Emanuele Leonardi e Paola Imperatore, L’era della giustizia climatica. Prospettive politiche per una transizione ecologica dal basso, Orthotes Editrice, pagine 166, euro 17.
Il libro “L’era della giustizia climatica. Prospettive politiche per una transizione ecologica dal basso”, di Emanuele Leonardi e Paola Imperatore, è un ponte gettato da due studiosi e attivisti dei movimenti ambientalisti verso il movimento dei lavoratori e le loro organizzazioni. Ovviamente il testo non si limita a questo. Permette di fare il punto della situazione su 30 anni di lotte dei movimenti ambientalisti nel mondo, dal 1992, anno di nascita del sistema delle Cop (Conferenza delle Parti) a Rio de Janeiro, agli scioperi per il clima del 2019.
E' un arco di tempo in cui assistiamo ad una trasformazione del rapporto dei movimenti con la transizione ecologica calata dall’alto dalla governance climatica internazionale. Si passa dal sostegno critico alla rottura, che coincide con la comparsa sulla scena internazionale di Greta Thunberg.
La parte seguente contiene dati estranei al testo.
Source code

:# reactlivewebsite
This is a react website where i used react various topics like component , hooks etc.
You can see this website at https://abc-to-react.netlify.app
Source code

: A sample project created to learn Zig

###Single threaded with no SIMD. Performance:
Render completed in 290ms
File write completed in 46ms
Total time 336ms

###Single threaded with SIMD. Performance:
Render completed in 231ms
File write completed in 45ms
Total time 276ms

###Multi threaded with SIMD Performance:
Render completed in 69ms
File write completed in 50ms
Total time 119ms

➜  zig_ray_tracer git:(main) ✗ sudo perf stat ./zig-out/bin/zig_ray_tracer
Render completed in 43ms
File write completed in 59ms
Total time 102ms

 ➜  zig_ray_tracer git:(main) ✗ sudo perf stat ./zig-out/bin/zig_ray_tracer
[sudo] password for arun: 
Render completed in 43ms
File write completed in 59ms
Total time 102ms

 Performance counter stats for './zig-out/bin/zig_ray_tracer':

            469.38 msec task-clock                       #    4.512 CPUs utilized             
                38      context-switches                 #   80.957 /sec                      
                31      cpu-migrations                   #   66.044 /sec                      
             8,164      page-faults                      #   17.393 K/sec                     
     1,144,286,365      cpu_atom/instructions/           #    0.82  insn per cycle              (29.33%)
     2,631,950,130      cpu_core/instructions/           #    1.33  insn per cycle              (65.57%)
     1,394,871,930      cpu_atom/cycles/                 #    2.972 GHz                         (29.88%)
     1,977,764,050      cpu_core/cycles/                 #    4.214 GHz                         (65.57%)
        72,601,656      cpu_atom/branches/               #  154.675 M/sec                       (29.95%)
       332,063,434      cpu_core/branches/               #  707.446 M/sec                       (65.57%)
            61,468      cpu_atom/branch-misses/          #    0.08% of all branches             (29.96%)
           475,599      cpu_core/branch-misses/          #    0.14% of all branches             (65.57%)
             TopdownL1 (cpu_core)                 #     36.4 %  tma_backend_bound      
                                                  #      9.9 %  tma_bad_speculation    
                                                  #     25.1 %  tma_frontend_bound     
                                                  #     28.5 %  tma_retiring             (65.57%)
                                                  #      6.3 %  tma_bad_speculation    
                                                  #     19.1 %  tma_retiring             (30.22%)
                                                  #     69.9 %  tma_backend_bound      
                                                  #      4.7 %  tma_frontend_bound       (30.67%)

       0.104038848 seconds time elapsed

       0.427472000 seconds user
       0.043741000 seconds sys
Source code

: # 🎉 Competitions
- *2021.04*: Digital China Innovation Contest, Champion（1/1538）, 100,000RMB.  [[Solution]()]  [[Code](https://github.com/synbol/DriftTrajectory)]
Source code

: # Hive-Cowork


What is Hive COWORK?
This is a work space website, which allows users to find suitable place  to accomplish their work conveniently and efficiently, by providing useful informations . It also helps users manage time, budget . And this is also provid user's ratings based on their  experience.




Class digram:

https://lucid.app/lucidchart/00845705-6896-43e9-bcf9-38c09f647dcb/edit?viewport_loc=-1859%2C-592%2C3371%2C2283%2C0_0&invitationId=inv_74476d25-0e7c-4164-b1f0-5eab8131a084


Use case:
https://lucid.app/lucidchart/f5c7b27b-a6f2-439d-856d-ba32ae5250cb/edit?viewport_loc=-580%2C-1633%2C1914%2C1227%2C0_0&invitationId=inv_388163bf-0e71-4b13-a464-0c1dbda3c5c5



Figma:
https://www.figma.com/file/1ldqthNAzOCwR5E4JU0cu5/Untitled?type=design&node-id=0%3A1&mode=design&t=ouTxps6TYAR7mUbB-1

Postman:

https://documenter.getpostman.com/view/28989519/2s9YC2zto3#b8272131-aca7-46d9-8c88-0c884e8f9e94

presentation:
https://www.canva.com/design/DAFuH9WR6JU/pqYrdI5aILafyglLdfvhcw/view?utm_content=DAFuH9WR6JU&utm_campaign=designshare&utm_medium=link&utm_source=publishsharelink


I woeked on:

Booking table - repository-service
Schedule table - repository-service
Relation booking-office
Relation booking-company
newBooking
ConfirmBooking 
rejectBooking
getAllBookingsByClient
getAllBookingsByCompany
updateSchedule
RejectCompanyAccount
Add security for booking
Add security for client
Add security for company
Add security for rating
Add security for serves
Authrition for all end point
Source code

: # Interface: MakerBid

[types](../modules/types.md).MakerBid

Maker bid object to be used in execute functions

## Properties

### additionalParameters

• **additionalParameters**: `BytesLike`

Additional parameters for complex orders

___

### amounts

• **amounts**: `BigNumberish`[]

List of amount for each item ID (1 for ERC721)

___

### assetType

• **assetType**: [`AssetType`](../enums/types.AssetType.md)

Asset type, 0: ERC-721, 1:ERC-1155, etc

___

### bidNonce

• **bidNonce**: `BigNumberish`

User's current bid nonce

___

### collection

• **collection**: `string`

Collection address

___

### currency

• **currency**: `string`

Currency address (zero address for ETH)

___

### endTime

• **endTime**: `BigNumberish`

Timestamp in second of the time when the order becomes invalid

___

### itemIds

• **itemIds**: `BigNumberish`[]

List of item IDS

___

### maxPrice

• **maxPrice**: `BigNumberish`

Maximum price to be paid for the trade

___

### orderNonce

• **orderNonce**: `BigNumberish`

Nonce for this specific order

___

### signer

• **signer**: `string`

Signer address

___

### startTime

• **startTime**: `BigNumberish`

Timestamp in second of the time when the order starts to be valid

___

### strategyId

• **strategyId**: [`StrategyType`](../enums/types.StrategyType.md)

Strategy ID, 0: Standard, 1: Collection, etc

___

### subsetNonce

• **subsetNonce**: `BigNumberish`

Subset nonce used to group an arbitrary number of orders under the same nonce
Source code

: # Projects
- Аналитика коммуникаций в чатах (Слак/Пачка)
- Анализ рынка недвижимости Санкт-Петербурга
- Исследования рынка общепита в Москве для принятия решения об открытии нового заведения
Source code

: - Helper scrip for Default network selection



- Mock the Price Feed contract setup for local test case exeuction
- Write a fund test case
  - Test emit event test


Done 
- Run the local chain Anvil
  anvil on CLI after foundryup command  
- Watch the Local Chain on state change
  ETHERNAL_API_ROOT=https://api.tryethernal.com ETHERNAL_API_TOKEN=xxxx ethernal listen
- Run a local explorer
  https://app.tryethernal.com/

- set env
Nella discontinuità troviamo elementi di continuità: ad esempio la consapevolezza delle diverse responsabilità del Nord e del Sud globale nelle emissioni dei gas climalteranti. Il punto di maggiore rottura con il passato è la consapevolezza che i padroni non faranno venire meno i propri interessi di classe per garantire delle condizioni di vita accettabili per le prossime generazioni nel nostro pianeta.
La parte negativa, di critica e delegittimazione della transizione dall’alto, coincide con l’effetto-Greta. L’aspetto di ampliamento e trasformazione dei movimenti ambientalisti e dei loro metodi di lotta, invece, coincide con la visione-Greta, anche se non necessariamente questo significa concordare in ogni punto con le analisi di Greta Thunberg.
I ragazzi che sono scesi in piazza dal 2019 per rivendicare il diritto a vivere in un pianeta ancora abitabile dall’uomo hanno capito che non siamo tutti sulla stessa barca dentro gli sconvolgimenti del cambiamento climatico. C’è chi li vive su uno yacht mentre altri devono aggrapparsi ad un salvagente. Anche il cambiamento climatico, insomma, è una questione di classe, che si interseca con tante altre ingiustizie che coinvolgono ad esempio genere ed etnie. Lo vediamo ormai ogni estate con i bollettini dei morti sul lavoro per il troppo caldo. Operai edili, rider, braccianti, spesso lavoratori migranti, non hanno la possibilità di lavorare in un ufficio con l’aria condizionata. Subiscono in prima persona l’aumento delle temperature, e qualche volta muoiono perché l’interruzione del lavoro per le alte temperature non è ancora sufficientemente regolamentata in Italia.
I lavoratori, insieme ai movimenti ambientalisti, possono dare un contributo decisivo per proporre una transizione ecologica dal basso, che non gravi sulle spalle di chi per vivere deve lavorare. Il libro sostiene questa tesi attraverso l’analisi della vertenza dell’ex Gkn, che ha proprio nel dialogo con i movimenti un suo punto di forza. La motivazione dietro la chiusura di quella fabbrica è stata ricondotta da alcuni ai costi della transizione ecologica, e non alle scelte del fondo finanziario speculativo Melrose proprietario dello stabilimento. Tuttavia gli operai non hanno accettato questa motivazione, consapevoli della salute dell’azienda e soprattutto del fatto che i semiassi che producevano sarebbero serviti anche in un mondo dominato da auto elettriche.
Fin quando le auto andranno su gomma, avranno bisogno di semiassi. Tutto ciò si è tradotto in un ambizioso progetto di reindustrializzazione dal basso, con l’aiuto degli intellettuali provenienti dall’università, e con l’intento di costruire un polo pubblico per la mobilità sostenibile. Parliamo di un’idea che rifiuta il modello “una testa un auto” e allo stesso tempo conserva le competenze e i posti di lavoro, in uno scenario di economia sostenibile. Mancando però il necessario sostegno pubblico, gli operai sono dovuti ripiegare sulla costituzione di una cooperativa per produrre cargo-bike e pannelli solari di nuova generazione.
Questo è solo un esempio tra i tanti di possibile convergenza tra movimento dei lavoratori e ambientalisti per una transizione ecologica giusta. Si tratta di un sentiero da esplorare insieme, per non lasciare spazio a negazionisti pronti a contrapporre lavoro e ambiente. Fine del mese e fine del mondo sono la stessa lotta.